Ieri, all’interno del santuario di Nostra Signora del Libano, a Harissa, Papa Leone XIV ha richiamato il valore della preghiera come sostegno per un Paese e un’intera regione, il Medioriente, segnati da conflitti e incertezze: “La nostra preghiera ci dà la forza di continuare a sperare e a lavorare, anche quando il rumore degli spari rimbomba nelle vicinanze”, le sue prime parole aprendo la giornata libanese del suo viaggio apostolico in Turchia e Libano, compiuto in occasione del 1700° anniversario del Concilio di Nicea. Rivolgendosi a vescovi, religiosi e operatori pastorali, il Pontefice ha ricordato l’impegno quotidiano delle comunità cristiane nel mantenere vivi legami di solidarietà, nonostante una crisi che riguarda infrastrutture, economia e sicurezza: “Penso alla responsabilità che tutti abbiamo nei confronti dei giovani”, ha spiegato, chiedendo poi di offrire loro spazi, formazione e opportunità concrete. Ha citato l’esperienza delle scuole che sono rimaste aperte durante le fasi più dure dei bombardamenti e quella dei centri che accolgono migranti e profughi.

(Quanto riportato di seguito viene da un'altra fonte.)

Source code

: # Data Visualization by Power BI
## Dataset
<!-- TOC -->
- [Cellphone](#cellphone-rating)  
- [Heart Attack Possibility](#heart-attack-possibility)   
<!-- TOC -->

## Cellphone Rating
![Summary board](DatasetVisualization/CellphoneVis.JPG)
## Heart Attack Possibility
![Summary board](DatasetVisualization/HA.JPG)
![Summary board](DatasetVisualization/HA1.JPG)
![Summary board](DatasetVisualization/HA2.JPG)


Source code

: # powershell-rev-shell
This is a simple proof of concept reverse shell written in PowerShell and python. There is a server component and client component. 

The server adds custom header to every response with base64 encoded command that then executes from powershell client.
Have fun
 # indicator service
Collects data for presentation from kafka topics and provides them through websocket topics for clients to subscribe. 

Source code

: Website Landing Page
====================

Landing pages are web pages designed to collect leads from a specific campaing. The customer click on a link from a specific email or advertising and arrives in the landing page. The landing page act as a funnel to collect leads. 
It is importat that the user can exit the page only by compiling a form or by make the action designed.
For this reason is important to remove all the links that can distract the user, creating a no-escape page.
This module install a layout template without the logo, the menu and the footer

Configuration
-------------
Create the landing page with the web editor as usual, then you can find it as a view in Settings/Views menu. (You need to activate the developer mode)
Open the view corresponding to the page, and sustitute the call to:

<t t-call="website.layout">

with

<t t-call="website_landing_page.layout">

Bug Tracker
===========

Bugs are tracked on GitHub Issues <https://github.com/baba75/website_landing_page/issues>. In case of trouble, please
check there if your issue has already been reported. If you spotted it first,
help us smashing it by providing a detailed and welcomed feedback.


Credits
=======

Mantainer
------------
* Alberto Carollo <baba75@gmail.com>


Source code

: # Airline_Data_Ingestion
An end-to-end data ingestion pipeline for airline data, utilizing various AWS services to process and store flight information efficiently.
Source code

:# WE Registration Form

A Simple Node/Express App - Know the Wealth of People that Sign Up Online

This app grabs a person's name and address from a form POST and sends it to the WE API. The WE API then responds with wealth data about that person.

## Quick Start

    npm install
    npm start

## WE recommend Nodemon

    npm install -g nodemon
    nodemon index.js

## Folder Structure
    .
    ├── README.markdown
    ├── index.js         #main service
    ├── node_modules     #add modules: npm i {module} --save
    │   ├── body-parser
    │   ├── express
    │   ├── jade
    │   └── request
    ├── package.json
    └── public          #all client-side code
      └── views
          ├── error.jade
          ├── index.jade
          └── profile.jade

Prevost ha ripreso l’immagine dell’àncora, simbolo scelto per il viaggio: “La fede ci permette di avanzare anche nei momenti più oscuri. La nostra vita è ancorata in cielo: aggrappiamoci alla corda”, ha spiegato, invitando a non rinunciare alla costruzione della pace. Nel santuario ha poi donato una Rosa d’oro, segno che richiama la presenza mariana e il legame tra la Chiesa universale e i luoghi di preghiera
L’esempio della carità
All’interno del suo discorso il Vescovo di Roma ha portato esempi tratti dalle testimonianze ascoltate. Uno su tutti: la moneta siriana trovata nella borsa delle elemosine di un villaggio di confine: “Ci ricorda che nella carità ciascuno ha qualcosa da dare e da ricevere”, ha osservato per poi sottolineare che la condivisione quotidiana rompe barriere etniche e religiose. Ha poi richiamato la responsabilità verso chi fugge dalla guerra: “Nessuno dovrebbe essere costretto a lasciare il proprio Paese per conflitti assurdi”. Il Santo Padre ha ricordato anche l’impegno di religiose e laici che mantengono vive scuole e centri educativi in aree segnate da tensioni, definendoli “luoghi in cui si impara a condividere pane, paura e speranza”. L’istruzione, ha ribadito, resta una priorità della Chiesa in Libano e una risorsa per la popolazione più fragile.
Nel pomeriggio Leone XIV ha guidato un incontro ecumenico e interreligioso in piazza dei Martiri a Beirut: “Da molti anni gli occhi del mondo sono fissi sul Medioriente, osservandone l’arduo cammino e la ricerca della pace”, ha detto Leone. Di fronte a conflitti radicati, il Papa ha indicato nel Libano un laboratorio di coesistenza: “Paura, sfiducia e pregiudizio non hanno qui l’ultima parola”.
Uguale dignità
Riprendendo la ‘Dichiarazione Nostra Aetate’, ha sottolineato che il dialogo tra religioni non nasce da necessità politiche, ma da un fondamento teologico che riconosce l’uguale dignità di ogni persona. Ha ricordato le immagini dei cedri e dell’ulivo, simboli che nei testi sacri indicano stabilità e pace. L’olio, ha spiegato, “guarisce e illumina”, richiamando il ruolo delle comunità credenti nel curare ferite sociali e sostenere chi vive in condizioni difficili. Sua Santità ha poi richiamato la diaspora libanese: “Come le radici dei cedri si estendono nel terreno, così il popolo libanese è diffuso nel mondo, ma unito dalla propria storia”. Ha invitato cristiani, musulmani, drusi e appartenenti ad altre fedi a essere “costruttori di pace”, contrastando violenza e intolleranza attraverso gesti quotidiani di collaborazione. Il Santo Padre ha concluso affidando il Paese alla protezione di Nostra Signora del Libano, che raduna ogni anno credenti di religioni diverse nella festa nazionale del 25 marzo: “Il suo abbraccio guidi tutti perché il dono della riconciliazione e della convivenza scorra come acqua dalle montagne”.